This Phoenix Mexican restaurant is on Esquire's list of best new restaurants in America

Andi Berlin
Arizona Republic

An intimate one-room space serving mesquite smoked Sonoran food, Bacanora has racked up local praise since the restaurant opened on Grand Avenue in February 2021.

Chef Rene Andrade, the former chef at Ghost Ranch, opened Bacanora, his first restaurant, in the historic building that formerly held Barrio Cafe Gran Reserva. With walls painted bright pink and a small menu built around dishes made on a rustic Sonoran grill, people took notice immediately. I named the restaurant an "instant Phoenix classic" in one of my first pieces as The Arizona Republic's new dining critic. And now, a national lifestyle publication is taking notice, too.

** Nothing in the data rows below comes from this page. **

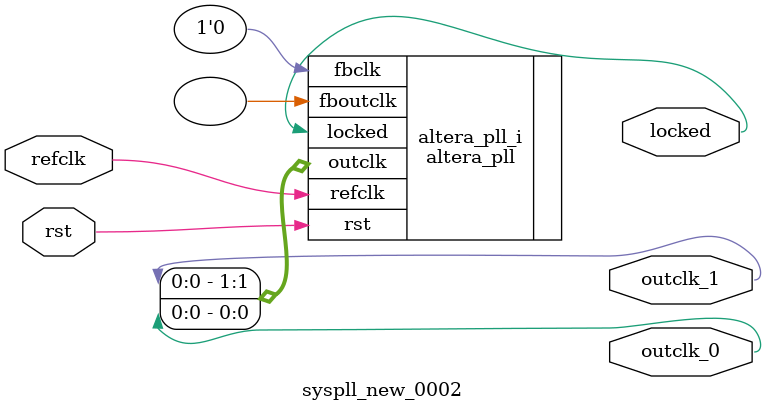
<source format=v>
`timescale 1ns/10ps
module  syspll_new_0002(

	// interface 'refclk'
	input wire refclk,

	// interface 'reset'
	input wire rst,

	// interface 'outclk0'
	output wire outclk_0,

	// interface 'outclk1'
	output wire outclk_1,

	// interface 'locked'
	output wire locked
);

	altera_pll #(
		.fractional_vco_multiplier("false"),
		.reference_clock_frequency("50.0 MHz"),
		.operation_mode("direct"),
		.number_of_clocks(2),
		.output_clock_frequency0("100.000000 MHz"),
		.phase_shift0("0 ps"),
		.duty_cycle0(50),
		.output_clock_frequency1("18.421052 MHz"),
		.phase_shift1("0 ps"),
		.duty_cycle1(50),
		.output_clock_frequency2("0 MHz"),
		.phase_shift2("0 ps"),
		.duty_cycle2(50),
		.output_clock_frequency3("0 MHz"),
		.phase_shift3("0 ps"),
		.duty_cycle3(50),
		.output_clock_frequency4("0 MHz"),
		.phase_shift4("0 ps"),
		.duty_cycle4(50),
		.output_clock_frequency5("0 MHz"),
		.phase_shift5("0 ps"),
		.duty_cycle5(50),
		.output_clock_frequency6("0 MHz"),
		.phase_shift6("0 ps"),
		.duty_cycle6(50),
		.output_clock_frequency7("0 MHz"),
		.phase_shift7("0 ps"),
		.duty_cycle7(50),
		.output_clock_frequency8("0 MHz"),
		.phase_shift8("0 ps"),
		.duty_cycle8(50),
		.output_clock_frequency9("0 MHz"),
		.phase_shift9("0 ps"),
		.duty_cycle9(50),
		.output_clock_frequency10("0 MHz"),
		.phase_shift10("0 ps"),
		.duty_cycle10(50),
		.output_clock_frequency11("0 MHz"),
		.phase_shift11("0 ps"),
		.duty_cycle11(50),
		.output_clock_frequency12("0 MHz"),
		.phase_shift12("0 ps"),
		.duty_cycle12(50),
		.output_clock_frequency13("0 MHz"),
		.phase_shift13("0 ps"),
		.duty_cycle13(50),
		.output_clock_frequency14("0 MHz"),
		.phase_shift14("0 ps"),
		.duty_cycle14(50),
		.output_clock_frequency15("0 MHz"),
		.phase_shift15("0 ps"),
		.duty_cycle15(50),
		.output_clock_frequency16("0 MHz"),
		.phase_shift16("0 ps"),
		.duty_cycle16(50),
		.output_clock_frequency17("0 MHz"),
		.phase_shift17("0 ps"),
		.duty_cycle17(50),
		.pll_type("General"),
		.pll_subtype("General")
	) altera_pll_i (
		.rst	(rst),
		.outclk	({outclk_1, outclk_0}),
		.locked	(locked),
		.fboutclk	( ),
		.fbclk	(1'b0),
		.refclk	(refclk)
	);
endmodule


</source>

Love at first bite:Why this Grand Avenue restaurant is an instant Phoenix classic

Esquire dropped its list of Best New Restaurants in America, 2021 on Nov. 18, which includes the Phoenix restaurant among 40 other notable spots from New York to Chicago.

To compile the list, Esquire employed four different writers who traveled around the country and dined at hundreds of restaurants. Bacanora appears prominently in the article's introduction, where Esquire's Lifestyle and Culture Director Kevin Sintumuang notes that the magazine was drawn this year to "food made with raw, elemental fire and charcoal."

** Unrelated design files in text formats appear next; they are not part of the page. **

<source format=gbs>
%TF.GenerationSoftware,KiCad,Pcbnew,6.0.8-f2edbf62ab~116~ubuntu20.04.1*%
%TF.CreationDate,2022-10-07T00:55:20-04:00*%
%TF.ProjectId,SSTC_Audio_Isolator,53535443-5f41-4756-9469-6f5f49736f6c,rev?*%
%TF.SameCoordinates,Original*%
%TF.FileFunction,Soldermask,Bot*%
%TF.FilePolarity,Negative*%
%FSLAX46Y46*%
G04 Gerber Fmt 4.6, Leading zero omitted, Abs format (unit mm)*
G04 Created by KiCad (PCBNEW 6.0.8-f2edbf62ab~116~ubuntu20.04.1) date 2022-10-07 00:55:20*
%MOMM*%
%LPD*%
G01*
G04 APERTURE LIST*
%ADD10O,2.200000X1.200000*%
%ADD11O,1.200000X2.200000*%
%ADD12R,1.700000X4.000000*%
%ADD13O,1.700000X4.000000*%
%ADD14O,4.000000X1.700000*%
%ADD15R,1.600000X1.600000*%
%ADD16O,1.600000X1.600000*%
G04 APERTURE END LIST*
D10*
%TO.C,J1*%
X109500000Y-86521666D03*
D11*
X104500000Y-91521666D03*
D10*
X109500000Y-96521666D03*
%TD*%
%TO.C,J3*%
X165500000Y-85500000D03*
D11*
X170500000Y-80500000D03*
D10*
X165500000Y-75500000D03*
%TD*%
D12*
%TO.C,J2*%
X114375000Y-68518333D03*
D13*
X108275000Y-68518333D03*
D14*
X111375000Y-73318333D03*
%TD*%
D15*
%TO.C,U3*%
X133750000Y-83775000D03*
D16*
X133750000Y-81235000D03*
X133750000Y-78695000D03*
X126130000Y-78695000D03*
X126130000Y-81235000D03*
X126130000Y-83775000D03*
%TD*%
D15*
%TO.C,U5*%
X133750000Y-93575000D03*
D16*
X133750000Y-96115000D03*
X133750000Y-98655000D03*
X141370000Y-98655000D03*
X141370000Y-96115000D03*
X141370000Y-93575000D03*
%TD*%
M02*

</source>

Number 21 on the list, food writer Omar Mamoon describes the uniquely Southwestern experience Bacanora offers.

National acclaim:This Phoenix restaurant made the New York Times list of 'America's favorite restaurants'

"Grab a bar seat close to the kitchen and watch Sonoran-born chef/owner Rene Andrade and his team play with literal fire as they command the flame from the massive custom-built grill," he writes. "At any given moment, you’ll find elote blackening, homemade flour tortillas warming, spatchcocked chickens charring, and massive bone-in rib-eye steaks searing, all above burning mesquite. Don’t snooze on the small-plate specials—Andrade will often do cold crudos and acidic aguachiles that help balance the menu." 

Though the menu and space are tiny, this Phoenix restaurant's impact is already proving to be far reaching.

Andrade told The Republic he plans to expand his offerings as he goes, drawing inspiration from Nogales, Baviácora and around the Sonoran region.

"That’s what this restaurant is all about," he said. "If you come to eat at my house, this is what you’re going to eat. This is the food I’ve cooked my whole life and I happened to open a restaurant just to get other people to enjoy it as well."

Details: Bacanora, 1301 Grand Ave., Unit 1, Phoenix. 602-612-4018, bacanoraphx.com.